İnsanlar sosyal varlıklar olarak topluluk içinde roller üstlenir ve farklı durumlarda farklı yüzler sergileyebilir. Ancak Mevlana' nın öğüdü, bu durumun insanın özünü yansıtması gerektiğini ifade eder. " Ya olduğun gibi görün ya göründüğün gibi ol!" sözü, kişinin içsel dünyasıyla dışsal davranışları arasında bir uyum sağlamasını teşvik eder.Gerçek kişiliği saklamak veya insanları yanıltmak, yalnızca birey değil, tüm topluluklar için zararlı olabilir.
İkiyüzlülük, bireylerin hem kendi hem de çevresindekilerin güvenini sarsar. Kişi, bir ortamda kendini farklı bir şekilde sunabilir; fakat bu, o kişinin gerçek karakterini değiştirmez. İki yüzlü davranışlar, insanları manipüle etme çabası olarak değerlendirilir ve ahlaki açıdan sakıncalıdır. Dinimizde bu tür kişiler " münafık" olarak adlandırılır.Münafıklar, gerçek inançlarını ve düşüncelerini gizler, duruma göre farklı maskeler takarlar. Böyle kişiler, kendilerini toplum içinde kabul ettirirken, gerçekte topluma zarar vermeyi amaçlarlar.

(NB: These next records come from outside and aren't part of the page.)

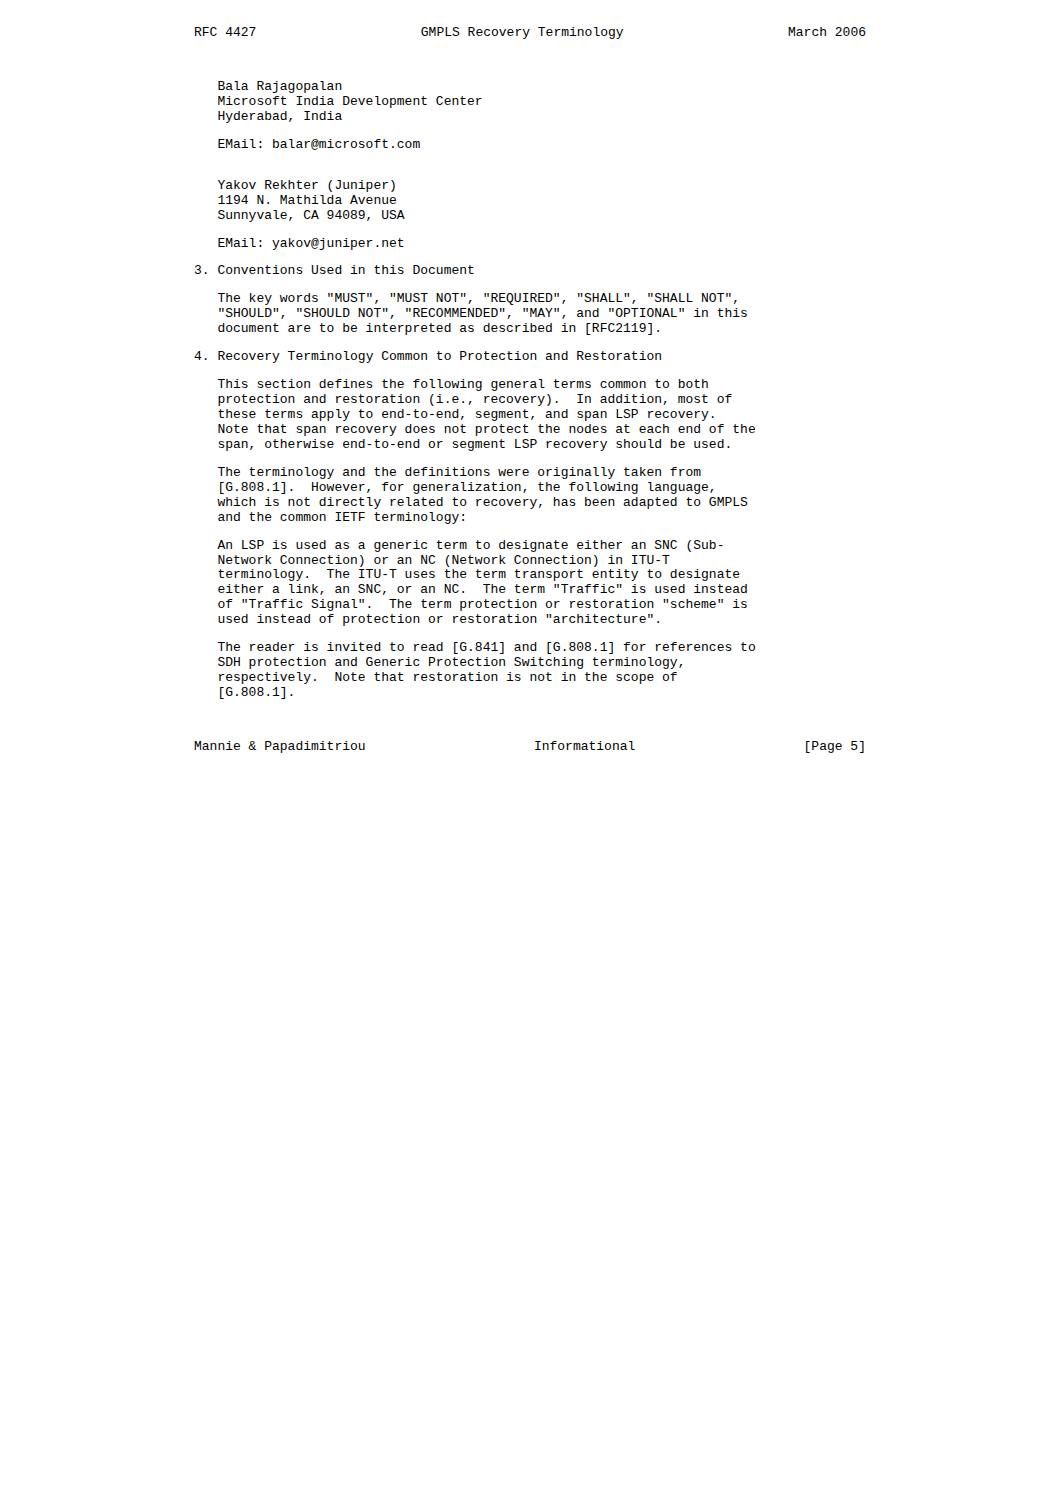RFC 4427 GMPLS Recovery Terminology March 2006
Bala Rajagopalan
Microsoft India Development Center
Hyderabad, India
EMail: balar@microsoft.com
Yakov Rekhter (Juniper)
1194 N. Mathilda Avenue
Sunnyvale, CA 94089, USA
EMail: yakov@juniper.net
3. Conventions Used in this Document
The key words "MUST", "MUST NOT", "REQUIRED", "SHALL", "SHALL NOT",
"SHOULD", "SHOULD NOT", "RECOMMENDED", "MAY", and "OPTIONAL" in this
document are to be interpreted as described in [RFC2119].
4. Recovery Terminology Common to Protection and Restoration
This section defines the following general terms common to both
protection and restoration (i.e., recovery).  In addition, most of
these terms apply to end-to-end, segment, and span LSP recovery.
Note that span recovery does not protect the nodes at each end of the
span, otherwise end-to-end or segment LSP recovery should be used.
The terminology and the definitions were originally taken from
[G.808.1].  However, for generalization, the following language,
which is not directly related to recovery, has been adapted to GMPLS
and the common IETF terminology:
An LSP is used as a generic term to designate either an SNC (Sub-
Network Connection) or an NC (Network Connection) in ITU-T
terminology.  The ITU-T uses the term transport entity to designate
either a link, an SNC, or an NC.  The term "Traffic" is used instead
of "Traffic Signal".  The term protection or restoration "scheme" is
used instead of protection or restoration "architecture".
The reader is invited to read [G.841] and [G.808.1] for references to
SDH protection and Generic Protection Switching terminology,
respectively.  Note that restoration is not in the scope of
[G.808.1].
Mannie & Papadimitriou Informational [Page 5]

Samimi bir insan ise, kendi düşünce ve inançlarını açıkça ifade eder. Kişinin gerçek kimliği ile toplumsal rolü arasında bir uyum olmalıdır. Dürüst olmak, kişinin ne düşündüğünü ve inandığını yansıtmak anlamına gelir. Bu durum, bazen kişisel riskler taşır; ancak bu riskler, dürüstlük ve bütünlük adına göze alınmalıdır. Kişi,inançlıysa bu inançların gerekliliklerini samimi bir şekilde, inançsızsa, bu inançsızlığı da samimi bir şekilde yaşamalıdır. İki farklı yerde iki farklı yüz sergilemek, hem kişisel hem de toplumsal düzeyde güveni zedeler.
Özünde gerçek olan bir birey, maskeler takarak insanları kandırmak yerine, kendi gerçekliğini ve kimliğini olduğu gibi gösterir. Bu yaklaşım, hem kendisinin hem de başkalarının huzurunu sağlar.Toplumun da güvenliği, samimiyete ve dürüstlüğe dayalıdır. Özellikle,dinle hiç bir alakası bulunmayan kişilerin dini değerlerle insanları etkilemeye çalışması, hem bireysel hem de toplumsal ahlâk açısından sorun yaratır. Bu tür davranışlar, toplumun değerlerine zarar verir ve bireyler arasında güvensizlik oluşturur.